Moving on to assembly, which meant much measuring...
...drilling of holes...
...and even more measuring!
In the picture above we are determining the optimum position for the bridge before screwing it into place permanently. I had created a crude but effective device from some offcuts which is effectively a temporary tailpiece clamped to the rear-end of the guitar. This allowed us to align the bridge with the outer E-strings in place and ensure that both were going to be the correct distance away from the edge of the neck. With the strings taut we were able to make precise movements to the placing of the brdge until happy with it and then we marked the positions of the five holes where it is to be screwed down.

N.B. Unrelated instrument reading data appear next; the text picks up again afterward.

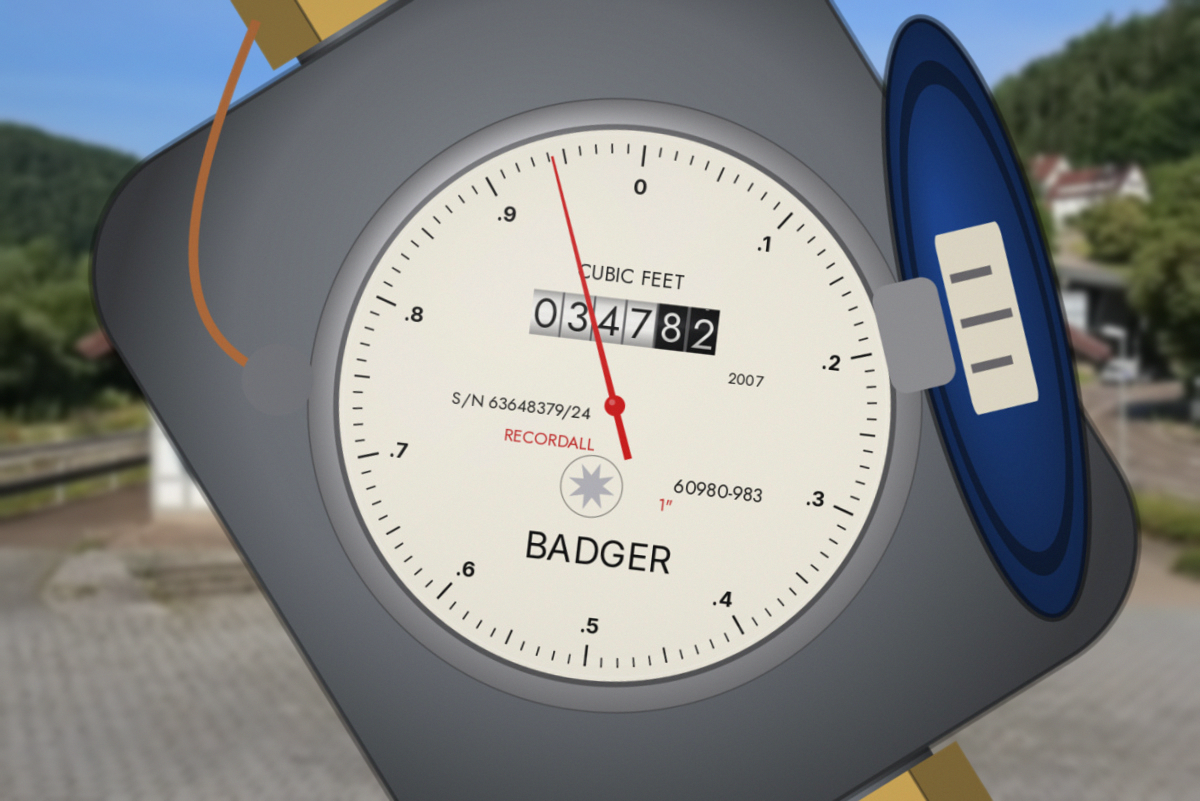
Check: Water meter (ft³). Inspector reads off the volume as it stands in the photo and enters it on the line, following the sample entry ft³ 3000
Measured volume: ft³ 34781.94
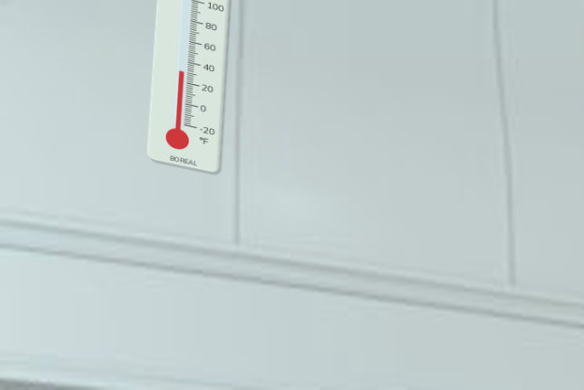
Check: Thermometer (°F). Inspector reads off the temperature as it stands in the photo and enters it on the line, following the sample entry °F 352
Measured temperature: °F 30
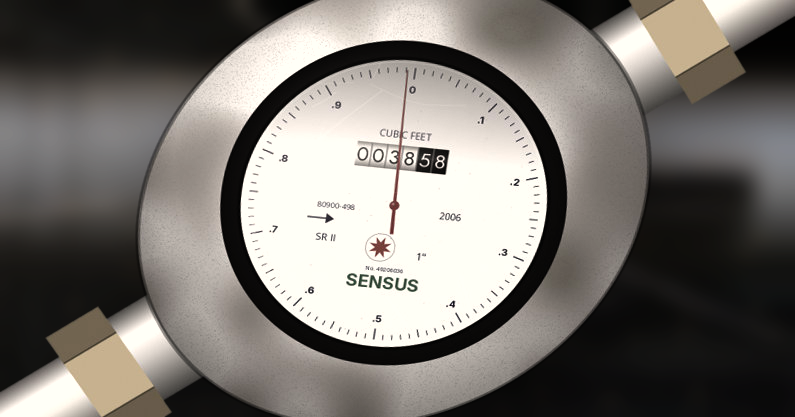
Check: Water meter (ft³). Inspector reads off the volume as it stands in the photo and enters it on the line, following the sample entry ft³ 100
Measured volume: ft³ 3857.99
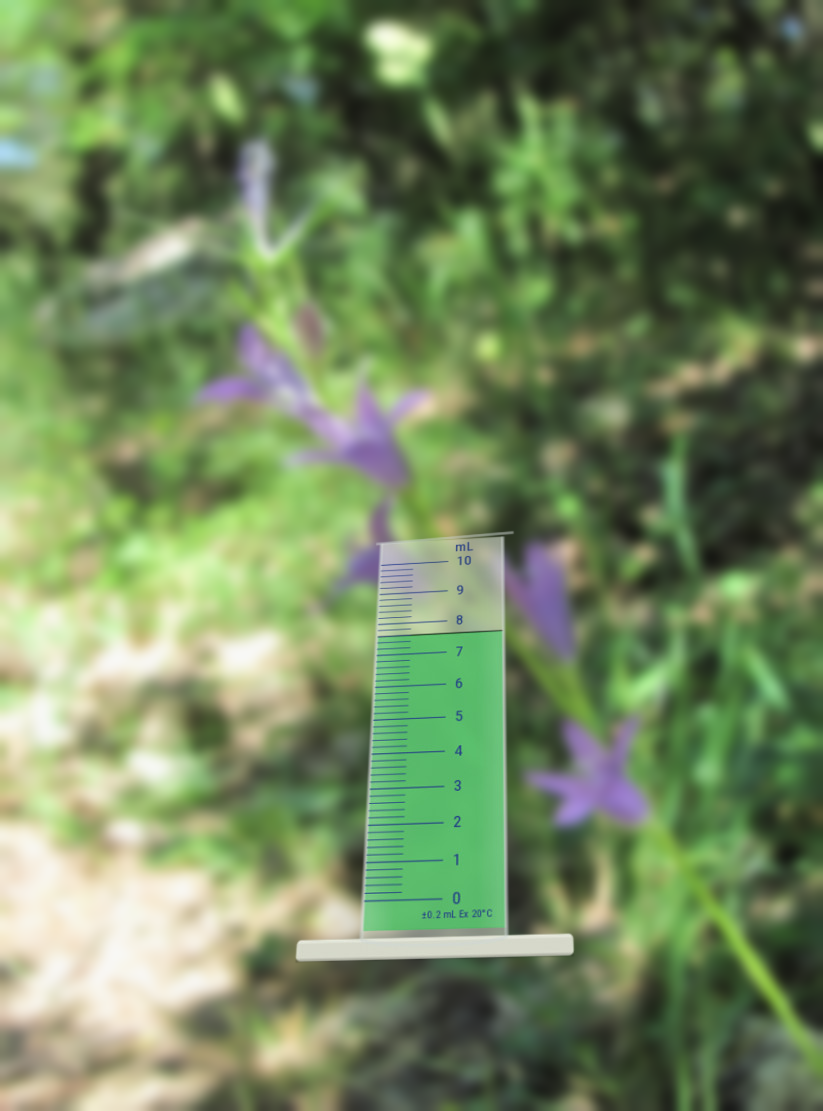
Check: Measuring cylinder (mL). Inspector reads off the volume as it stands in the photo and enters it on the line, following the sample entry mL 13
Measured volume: mL 7.6
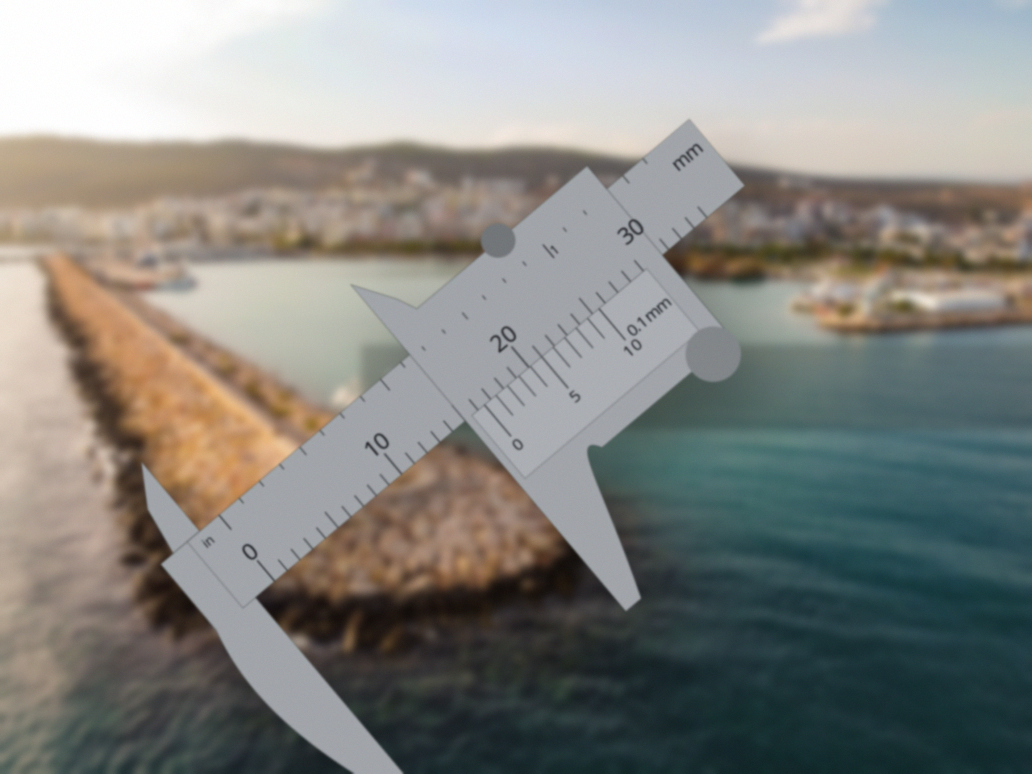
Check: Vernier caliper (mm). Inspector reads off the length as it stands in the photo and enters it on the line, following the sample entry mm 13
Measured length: mm 16.5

Unfortunately mistakes will happen, and gettting confused about which holes we were drilling - the screw holes or the strings-through-body holes - we managed to drill one of the screw holes right through the body. A silly mistake but all part of the learning curve. We'll worry about disguising this later. (Hey, at least it's on the back of the guitar!) As you can see we also drilled the holes for the strings to pass through the body and for the ferrules to be inserted.
Next we mounted the electrics, which basically means the volume control and putting the pickup into position which will be screwed down more permanently once we have all the strings on so we can align up the pole-pieces. Thankfully the pickup routing allows for some movement to let us do this.
Gunner hard at work doing a preliminary set-up on the guitar; in this picture he's filing the nut slots.
Gunner commented on how easily the guitar intonated. Reckon all those precise measurements paid off.
Here I am having a little test play. First impressions are that it feels good.
We spent a while assessing the balance of the guitar before attaching the strap buttons. Hangs quite nicely on a strap. Is quite a heavy guitar, maybe 10lbs or so at a guess, but then it is quite big and is mainly solid poplar. Just as well I put in quite a few tone chambers or else it'd be heavier!
Here's a photo of where we've got to at the moment. It's not quite finished yet. The output jack is not yet wired up, and I still need to attend to the truss rod cover (I did have one but it split when trying to screw it into place). But we're allowing it to settle in for a while before giving it another set-up, just picking it up occasionally for a little unplugged play.